I say the egg came first because the first chicken came out of an egg that existed before any chickens. But I dont really care.
Forsakia
29-12-2006, 00:48
Scientists say the egg (http://news.bbc.co.uk/1/hi/england/nottinghamshire/5019682.stm) from interesting BBC list. (http://www.bbc.co.uk/blogs/magazinemonitor/index.html#a007948)
Kiolaskji
29-12-2006, 20:52
So many arguments... of course, I guess it's kinda the point.

I think the answer for this changes depending on your beliefs. For example, I (a Christian) would say the chicken came first, as God created all the animals in the beginning. I'm not sure what non-Christians say; I suppose in the end, you could just say that it doesn't matter, the past is gone, and they're both good eating. I want some Church's now... :(
New Genoa
29-12-2006, 21:01
Metaphorically speaking, the chicken represents the male and the egg represents the female.

So it's simple, the chicken always comes first and the egg rarely comes at all.

■ **PROVIDED MATERIAL**
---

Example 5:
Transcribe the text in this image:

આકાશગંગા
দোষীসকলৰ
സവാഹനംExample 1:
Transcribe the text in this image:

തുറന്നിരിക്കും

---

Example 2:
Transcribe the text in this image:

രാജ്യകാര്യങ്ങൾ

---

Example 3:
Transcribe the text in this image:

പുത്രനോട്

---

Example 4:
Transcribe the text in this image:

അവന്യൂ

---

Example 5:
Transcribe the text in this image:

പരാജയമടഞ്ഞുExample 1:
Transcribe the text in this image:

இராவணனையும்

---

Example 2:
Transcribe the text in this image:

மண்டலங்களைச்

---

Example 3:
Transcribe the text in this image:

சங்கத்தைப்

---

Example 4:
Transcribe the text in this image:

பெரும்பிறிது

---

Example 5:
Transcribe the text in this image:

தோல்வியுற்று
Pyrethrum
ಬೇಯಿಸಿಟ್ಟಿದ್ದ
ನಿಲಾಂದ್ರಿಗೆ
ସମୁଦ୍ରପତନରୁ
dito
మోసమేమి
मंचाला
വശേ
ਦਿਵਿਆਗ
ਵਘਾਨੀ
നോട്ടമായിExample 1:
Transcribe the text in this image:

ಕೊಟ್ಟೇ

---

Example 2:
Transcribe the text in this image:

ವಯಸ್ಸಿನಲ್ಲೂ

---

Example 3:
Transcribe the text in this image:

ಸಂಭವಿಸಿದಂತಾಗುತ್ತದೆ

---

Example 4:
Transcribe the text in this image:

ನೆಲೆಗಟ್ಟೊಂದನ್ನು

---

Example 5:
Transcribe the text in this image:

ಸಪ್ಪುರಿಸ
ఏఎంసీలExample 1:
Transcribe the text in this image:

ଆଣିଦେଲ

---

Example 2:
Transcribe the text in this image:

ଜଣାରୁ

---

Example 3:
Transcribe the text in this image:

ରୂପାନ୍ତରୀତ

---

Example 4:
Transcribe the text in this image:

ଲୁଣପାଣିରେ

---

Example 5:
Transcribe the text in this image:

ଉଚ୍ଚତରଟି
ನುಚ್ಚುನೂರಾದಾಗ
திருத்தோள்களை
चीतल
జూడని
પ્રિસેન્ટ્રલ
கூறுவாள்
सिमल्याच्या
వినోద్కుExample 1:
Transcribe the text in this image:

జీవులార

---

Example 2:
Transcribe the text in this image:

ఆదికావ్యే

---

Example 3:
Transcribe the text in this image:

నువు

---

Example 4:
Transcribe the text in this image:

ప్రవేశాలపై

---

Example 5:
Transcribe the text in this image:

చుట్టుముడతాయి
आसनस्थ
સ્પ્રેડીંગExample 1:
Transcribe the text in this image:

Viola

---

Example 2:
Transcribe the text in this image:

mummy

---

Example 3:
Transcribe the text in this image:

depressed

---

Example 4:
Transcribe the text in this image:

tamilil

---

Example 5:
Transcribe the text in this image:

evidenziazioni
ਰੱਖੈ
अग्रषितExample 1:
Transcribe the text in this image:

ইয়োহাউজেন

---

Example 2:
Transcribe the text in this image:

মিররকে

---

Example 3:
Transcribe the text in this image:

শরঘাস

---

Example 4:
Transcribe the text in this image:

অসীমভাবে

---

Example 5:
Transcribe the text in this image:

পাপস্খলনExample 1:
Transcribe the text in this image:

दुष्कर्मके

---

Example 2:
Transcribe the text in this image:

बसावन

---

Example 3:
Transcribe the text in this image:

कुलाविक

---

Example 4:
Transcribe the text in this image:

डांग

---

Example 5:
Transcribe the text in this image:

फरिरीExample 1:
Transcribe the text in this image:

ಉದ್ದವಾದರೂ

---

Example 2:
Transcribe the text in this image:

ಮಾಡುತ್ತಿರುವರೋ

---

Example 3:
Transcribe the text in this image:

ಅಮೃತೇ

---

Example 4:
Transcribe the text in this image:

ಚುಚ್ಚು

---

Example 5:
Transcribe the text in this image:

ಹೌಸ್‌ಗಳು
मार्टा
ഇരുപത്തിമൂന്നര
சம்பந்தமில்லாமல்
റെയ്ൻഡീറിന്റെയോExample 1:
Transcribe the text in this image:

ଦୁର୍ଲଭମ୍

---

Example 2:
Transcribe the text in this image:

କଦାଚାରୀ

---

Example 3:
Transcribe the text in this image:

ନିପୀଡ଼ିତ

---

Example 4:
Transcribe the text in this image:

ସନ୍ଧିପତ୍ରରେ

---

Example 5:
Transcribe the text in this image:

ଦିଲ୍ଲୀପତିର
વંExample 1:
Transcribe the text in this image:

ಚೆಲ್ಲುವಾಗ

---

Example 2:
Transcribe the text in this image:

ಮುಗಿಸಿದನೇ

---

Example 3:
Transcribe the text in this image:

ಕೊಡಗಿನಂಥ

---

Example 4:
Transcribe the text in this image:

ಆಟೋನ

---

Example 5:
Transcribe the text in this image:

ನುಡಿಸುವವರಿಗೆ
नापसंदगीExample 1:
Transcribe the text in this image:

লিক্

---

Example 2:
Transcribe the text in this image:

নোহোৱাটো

■ **TASK TO COMPLETE**
Decide whether each statement agrees with the text about whether the chicken or the egg came first. For each one, answer yes or no and quote the words of the text that decide it: 1. The writer who identifies as a Christian says the egg came first. 2. One post reports that scientists favor the egg. 3. The first writer says the question matters a great deal to them.

■ **ANSWER TO THIS TASK**
1. No: "I (a Christian) would say the chicken came first, as God created all the animals in the beginning."
2. Yes: "Scientists say the egg"
3. No: "But I dont really care."